In 2008, Jackson-Morrow switched careers and began working at Edison Electric Institute in Washington, DC. Her boss knew of her interest in giving back—which also included annual charity walks with The United Way, Walk MS, and the Susan G. Komen Race for the Cure—and entrusted her with coordinating the department’s volunteer initiative. She and her colleagues have been serving food to the homeless and less fortunate at So Others Might Eat (S.O.M.E.) on the fourth Tuesday of each month since 2014.

“Her service is an example of how women and people in general can improve their community,” says Carl Snowden, Capital Gazette columnist and chairman of the Martin Luther King Committee, Inc., which works in partnership with St. John’s College to honor the work of Fannie Lou Hamer, a feminist and original foot soldier of the civil rights movement. “There are some things people must do for themselves, and I think she does a lot of things. It’s important for people to get involved, look at the problems affecting their community, roll up their sleeves, and get busy changing society, and Mrs. Jackson-Morrow is an example of someone who excels at that.”

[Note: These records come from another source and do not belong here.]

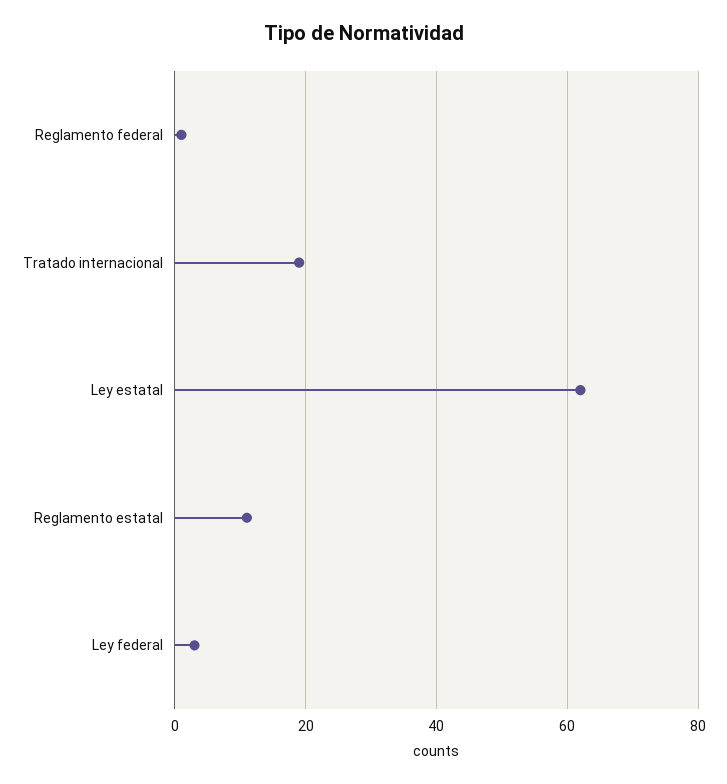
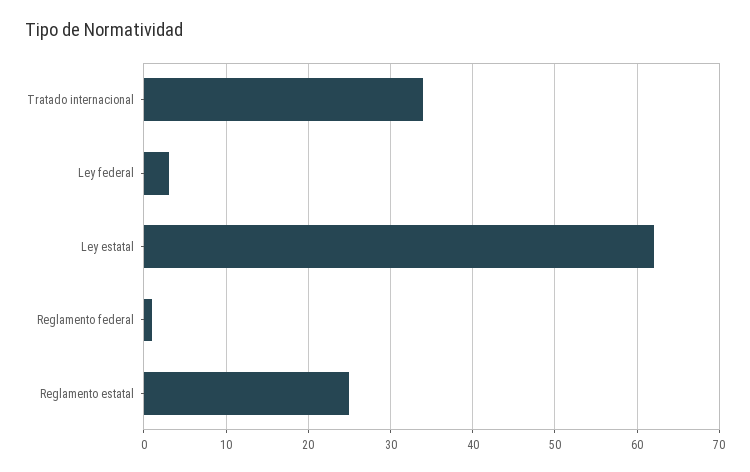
Tratado internacional: 20 -> 34
Reglamento estatal: 10 -> 25

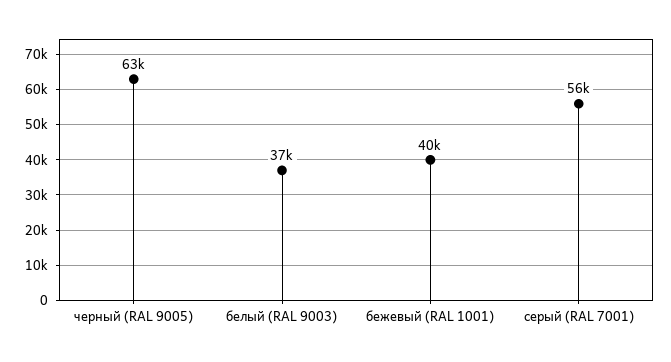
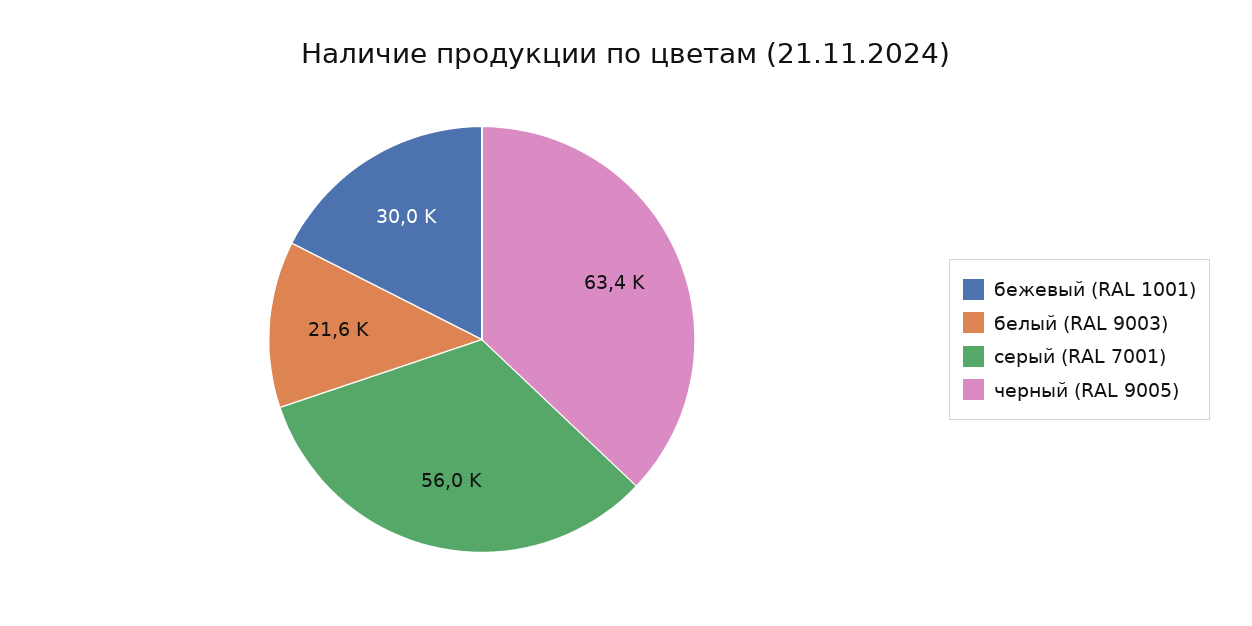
белый (RAL 9003): 37000 -> 21600
бежевый (RAL 1001): 40000 -> 30000

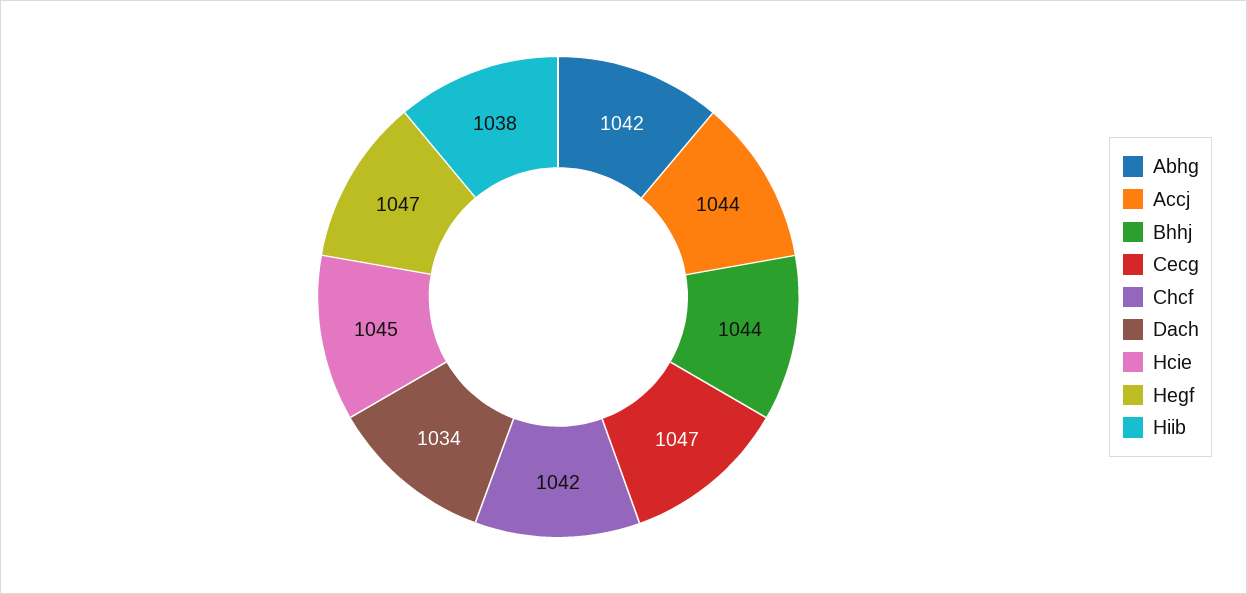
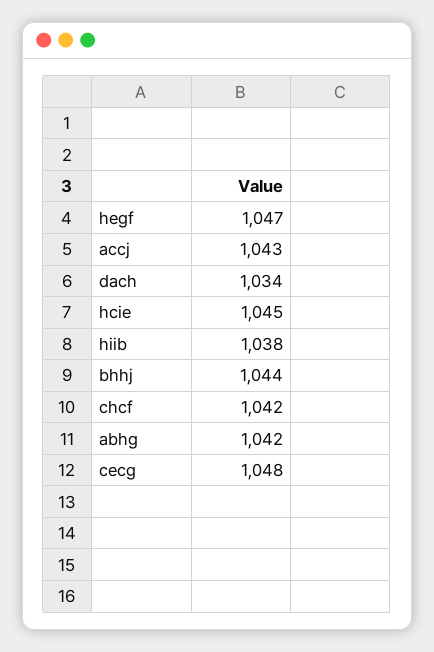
Accj: 1044 -> 1043
Cecg: 1047 -> 1048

Jackson-Morrow emphasizes that she does not pursue volunteer work to win awards or be put in the spotlight. The work is just as necessary to her existence as is oxygen. When it comes to her altruism, she thinks locally and globally. Her concern for Mexico’s September 2017 earthquake victims prompted her and her high school friend Dr. Debbie Young to donate 75 toiletry-filled backpacks across the border.

“She’s a workaholic who doesn’t know when to say no. She’s a leader who takes on anything and everything we ask her to do,” says Christine Davenport, retired Anne Arundel County teacher and founding member of the local Continental Societies chapter. “She doesn’t mind overextending herself so that the kids have what they need to thrive.”

Humans at all ends of life’s spectrum interest Jackson-Morrow. One of the reasons she stepped down as NAACP branch secretary in January 2017 was so that she could focus on her current studies in mortuary science. She anticipates completing school in 2019 to become a licensed funeral director. To her, the career shift is a natural progression of service. “I look at it as being the last caregiver to your loved one,” she says.

Now a grandmother, Jackson-Morrow is not shy about imparting advice to ensure there is a future generation of volunteers. “I think we need to teach our children to do more community service work, and I think we could implement that in the school system,” she says. “If you start instilling that at home, even in the midst of what goes on outside the world, it’s already their foundation. So when you instill love and not hatred, and you instill being kind to others and not turning away when you see someone in distress, when you learn that at home, it’s just like your sixth sense. It’s something that you will do automatically. You won’t think about it. You don’t think about it. You just do it.”